Under cap-and-trade, companies or agencies that produce carbon emissions would be granted credits for their greenhouse gas production, though they ultimately would be required to reduce their carbon releases to meet a “cap,” which would be lowered over time. As producers curtail their greenhouse gas emissions, they could find they have more allowances than they require. These carbon credits could be traded or sold to other emitters at a profit. Similarly, companies that find it too expensive to meet emission reduction goals could purchase allowances from producers with spare credits. Cap-and-trade advocates say maximum atmospheric carbon reduction thus is achieved at minimal cost. Significant cap-and-trade incentives are included in the Lieberman-Warner Climate Security Act, which is pending—some would say languishing—in the U.S. Senate.
But if cap-and-trade has besotted lawmakers and free market advocates, it has left climatologists and energy specialists cold. Michael Hanemann and Margaret Taylor, for example, favor Sonoma’s approach, which looks to reduce carbon through a blend of technologies rather than by cumbrous legislative fiat. Hanemann acknowledges cap-and-trade worked fairly well for cutting sulfur dioxide (SO2) and nitrogen oxides (NOx), the primary compounds driving acid rain. But greenhouse gases—not just carbon dioxide (CO2), but also methane and nitrous oxide (N2O)—are an entirely different matter, he says. “The relative success we saw with acid rain is what’s driving this infatuation with cap-and-trade,” Hanemann says. “But controlling CO2 and SO2 are two different propositions.” Gases associated with acid rain originate almost entirely from coal-fired power plants. You can install efficient scrubbers on such plants, significantly reducing the amount of SO2 and NOx emissions and freeing up credits for trading. Greenhouse gases, on the other hand, are diffuse. Carbon dioxide is produced by the nation’s millions of cars, by forest fires and home fireplaces, as well as by power-generating plants; methane comes from decaying vegetation and from livestock; nitrous oxide is released when agricultural fields are plowed. “About two-thirds of the emissions causing acid rain in the eastern U.S. came from a few hundred coal-fired power plants,” he says. “We got dramatic results by addressing relatively few sources. There is simply no analogue when you’re trying to get a handle on greenhouse gas emissions.”
Plus, says Michael Hanemann, the scrubbing technology for CO2 isn’t as efficient as that used for SO2 and NOx. “You can just stick the scrubbers on the end of the pipe for SO2 and NOx,” he says. “Not with CO2. It costs as much to retrofit an existing power plant to remove carbon as it does to build a new plant.”

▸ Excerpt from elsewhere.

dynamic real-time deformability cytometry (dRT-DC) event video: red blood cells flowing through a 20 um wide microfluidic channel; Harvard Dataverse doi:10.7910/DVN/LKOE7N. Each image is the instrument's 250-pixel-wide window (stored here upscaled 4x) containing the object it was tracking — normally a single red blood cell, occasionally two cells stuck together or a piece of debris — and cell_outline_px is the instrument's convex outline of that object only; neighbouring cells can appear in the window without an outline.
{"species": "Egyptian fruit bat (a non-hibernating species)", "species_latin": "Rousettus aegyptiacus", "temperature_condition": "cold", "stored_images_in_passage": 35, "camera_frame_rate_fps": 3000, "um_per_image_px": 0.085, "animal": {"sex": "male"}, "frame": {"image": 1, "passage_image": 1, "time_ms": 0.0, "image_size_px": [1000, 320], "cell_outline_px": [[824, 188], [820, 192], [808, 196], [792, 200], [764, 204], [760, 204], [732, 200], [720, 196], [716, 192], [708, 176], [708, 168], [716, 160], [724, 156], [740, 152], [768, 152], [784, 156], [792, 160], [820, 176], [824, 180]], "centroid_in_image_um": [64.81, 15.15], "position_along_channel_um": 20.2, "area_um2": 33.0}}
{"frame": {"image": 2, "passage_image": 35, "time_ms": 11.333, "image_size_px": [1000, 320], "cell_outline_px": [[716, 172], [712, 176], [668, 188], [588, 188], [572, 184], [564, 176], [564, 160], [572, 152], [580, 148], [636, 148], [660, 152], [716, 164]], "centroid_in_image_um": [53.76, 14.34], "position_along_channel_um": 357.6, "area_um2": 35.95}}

Margaret Taylor, who teaches policy analysis at the Goldman School, specializes in the study of cap-and-trade, and agrees with Hanemann that the process is inappropriate for greenhouse gas reduction. Given the severity of the global warming crisis, she says, cap-and-trade simply doesn’t go far enough.
“Cap-and-trade picks the low-hanging fruit, but once the targets—which are usually quite modest—are met, technological innovation stops,” she says. “There is no incentive to move beyond the caps, and we’re going to have to do that if we hope to mitigate some of the extremely serious effects we’ll see from global warming.”
The Sonoma initiative makes a lot more sense than cap-and-trade, she claims: Unlike the one-basket-for-all-eggs approach of cap-and-trade, Sonoma offers a broad-based strategy, ranging from hybrid plug-in cars to geothermal heat pumps to “carbon bank” tree plantations. “This kind of local approach just seems better suited to dealing with the problem,” she says. “Unlike cap-and-trade, it doesn’t assume there is only one way to go. With the Sonoma initiative, it’ll be easier to fine-tune the feedback mechanisms, to figure out which approaches are better than others.”